Review

Timber Timbre

Hot Dreams

Full Time Hobby • 2014

This is what blues sounds like, when its emotional fervency has made room for a kind of cranky tiredness. On their fifth studio-record, the Canadian band Timber Timbre keep showing us their very own version of African-American folk music. The guitars often sound as if they’ve been stolen from some creepy granny’s attic, and the grindy sound of an organ does its share in making this blues stumble into our room, drunk of mystical occultism. This is the sound to which a washed-up devil sits down at a trucker-bar, drinks one too many beer and then dances a tipsy waltz with the barmaid in the dim light of an old disco-ball. Timber Timbre present their music in such a casual – and seemingly uninterested – manner that its instrumentation (consisting of saxophones and other toys from the soft-porn-box) never drifts off into glamorous or kitschy spheres.

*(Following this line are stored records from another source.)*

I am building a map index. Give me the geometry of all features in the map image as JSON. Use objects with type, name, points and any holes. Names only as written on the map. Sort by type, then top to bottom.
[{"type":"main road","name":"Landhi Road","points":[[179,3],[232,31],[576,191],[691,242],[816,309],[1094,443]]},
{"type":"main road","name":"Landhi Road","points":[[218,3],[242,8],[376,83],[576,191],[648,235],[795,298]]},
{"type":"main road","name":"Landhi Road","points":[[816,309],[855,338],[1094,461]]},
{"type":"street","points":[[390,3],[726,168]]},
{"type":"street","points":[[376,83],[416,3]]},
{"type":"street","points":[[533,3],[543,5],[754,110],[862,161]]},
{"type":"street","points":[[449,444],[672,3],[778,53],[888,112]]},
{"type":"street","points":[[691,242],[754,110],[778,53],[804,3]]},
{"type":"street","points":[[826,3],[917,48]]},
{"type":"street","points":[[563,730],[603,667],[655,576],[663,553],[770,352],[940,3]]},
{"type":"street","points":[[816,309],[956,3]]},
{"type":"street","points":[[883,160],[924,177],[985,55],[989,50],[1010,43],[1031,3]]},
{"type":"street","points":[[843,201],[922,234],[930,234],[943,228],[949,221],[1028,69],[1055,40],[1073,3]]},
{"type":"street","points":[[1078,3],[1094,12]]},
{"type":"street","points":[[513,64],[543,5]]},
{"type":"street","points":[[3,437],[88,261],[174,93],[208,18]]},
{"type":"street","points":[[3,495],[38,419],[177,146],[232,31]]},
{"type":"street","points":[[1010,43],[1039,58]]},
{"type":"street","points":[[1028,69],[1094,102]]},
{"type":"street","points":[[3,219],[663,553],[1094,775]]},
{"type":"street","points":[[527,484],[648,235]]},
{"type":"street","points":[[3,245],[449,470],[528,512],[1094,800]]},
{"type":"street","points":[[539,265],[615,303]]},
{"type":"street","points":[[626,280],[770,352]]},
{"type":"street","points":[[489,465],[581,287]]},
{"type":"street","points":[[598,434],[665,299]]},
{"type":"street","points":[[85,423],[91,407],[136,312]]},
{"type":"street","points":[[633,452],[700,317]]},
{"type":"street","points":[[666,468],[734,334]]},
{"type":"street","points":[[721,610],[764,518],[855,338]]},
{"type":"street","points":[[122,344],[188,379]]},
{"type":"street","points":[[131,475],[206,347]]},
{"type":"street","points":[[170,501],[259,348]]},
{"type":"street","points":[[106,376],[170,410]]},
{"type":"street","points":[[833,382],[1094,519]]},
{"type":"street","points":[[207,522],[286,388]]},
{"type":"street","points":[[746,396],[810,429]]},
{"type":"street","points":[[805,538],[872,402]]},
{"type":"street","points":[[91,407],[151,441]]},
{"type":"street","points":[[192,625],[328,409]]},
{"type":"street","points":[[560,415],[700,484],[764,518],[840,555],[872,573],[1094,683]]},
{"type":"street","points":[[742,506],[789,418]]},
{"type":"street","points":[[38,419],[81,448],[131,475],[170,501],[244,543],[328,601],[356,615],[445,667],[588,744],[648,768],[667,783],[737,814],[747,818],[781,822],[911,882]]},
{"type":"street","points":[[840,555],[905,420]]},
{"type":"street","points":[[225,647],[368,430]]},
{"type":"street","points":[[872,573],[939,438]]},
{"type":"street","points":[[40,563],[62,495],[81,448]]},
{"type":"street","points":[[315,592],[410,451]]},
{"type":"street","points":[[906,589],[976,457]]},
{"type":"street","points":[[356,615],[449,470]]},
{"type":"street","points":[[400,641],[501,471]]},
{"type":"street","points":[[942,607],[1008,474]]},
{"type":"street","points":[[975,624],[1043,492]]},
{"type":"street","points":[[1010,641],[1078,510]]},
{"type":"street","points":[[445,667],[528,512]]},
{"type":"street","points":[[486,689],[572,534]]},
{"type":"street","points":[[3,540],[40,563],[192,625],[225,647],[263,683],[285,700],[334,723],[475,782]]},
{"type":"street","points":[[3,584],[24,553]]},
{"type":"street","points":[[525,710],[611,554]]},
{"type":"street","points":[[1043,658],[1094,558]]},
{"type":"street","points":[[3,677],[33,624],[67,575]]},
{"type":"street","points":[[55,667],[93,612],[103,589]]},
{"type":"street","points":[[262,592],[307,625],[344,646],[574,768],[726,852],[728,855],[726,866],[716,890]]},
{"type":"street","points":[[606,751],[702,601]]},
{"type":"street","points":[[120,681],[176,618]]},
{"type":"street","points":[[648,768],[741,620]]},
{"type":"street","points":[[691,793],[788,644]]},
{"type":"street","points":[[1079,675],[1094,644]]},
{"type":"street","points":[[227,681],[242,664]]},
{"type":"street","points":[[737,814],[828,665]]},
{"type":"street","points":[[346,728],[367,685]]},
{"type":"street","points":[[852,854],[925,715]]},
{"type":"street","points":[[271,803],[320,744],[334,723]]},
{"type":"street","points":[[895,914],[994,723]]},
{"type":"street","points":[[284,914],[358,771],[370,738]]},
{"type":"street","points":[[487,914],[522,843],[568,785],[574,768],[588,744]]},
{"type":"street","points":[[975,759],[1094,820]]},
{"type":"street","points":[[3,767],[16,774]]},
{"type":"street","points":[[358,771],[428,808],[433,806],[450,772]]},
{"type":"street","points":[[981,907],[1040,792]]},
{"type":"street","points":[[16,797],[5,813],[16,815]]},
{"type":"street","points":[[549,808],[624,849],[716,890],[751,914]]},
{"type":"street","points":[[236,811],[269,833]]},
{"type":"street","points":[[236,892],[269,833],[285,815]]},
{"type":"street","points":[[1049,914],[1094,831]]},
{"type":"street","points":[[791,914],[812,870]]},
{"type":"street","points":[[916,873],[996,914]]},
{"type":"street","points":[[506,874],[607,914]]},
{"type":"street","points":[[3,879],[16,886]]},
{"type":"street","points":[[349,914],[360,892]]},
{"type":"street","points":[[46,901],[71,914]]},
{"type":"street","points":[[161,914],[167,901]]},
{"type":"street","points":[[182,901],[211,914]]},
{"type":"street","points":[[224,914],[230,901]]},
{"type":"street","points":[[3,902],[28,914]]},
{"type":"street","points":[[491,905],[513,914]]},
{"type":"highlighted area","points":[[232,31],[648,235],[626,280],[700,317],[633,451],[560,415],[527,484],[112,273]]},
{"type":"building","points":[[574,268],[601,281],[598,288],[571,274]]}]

Even when the instruments join together in order to have a go at great emotions, the album does not leave its dreamy path between the worlds. This is mostly due to Taylor Kirk’s unmistakable voice, which hovers above the music uncontrolledly, yet with somnambulistic reliability in its rhythm; like a drunkard stumbling across a funfair. It’s a record that keeps creating images of a neon-light room filled with smoke. Whatever else it does: Everyone can turn into a disillusioned whiskey drinker when listening to »Hot Dreams«, be it only for one record-length.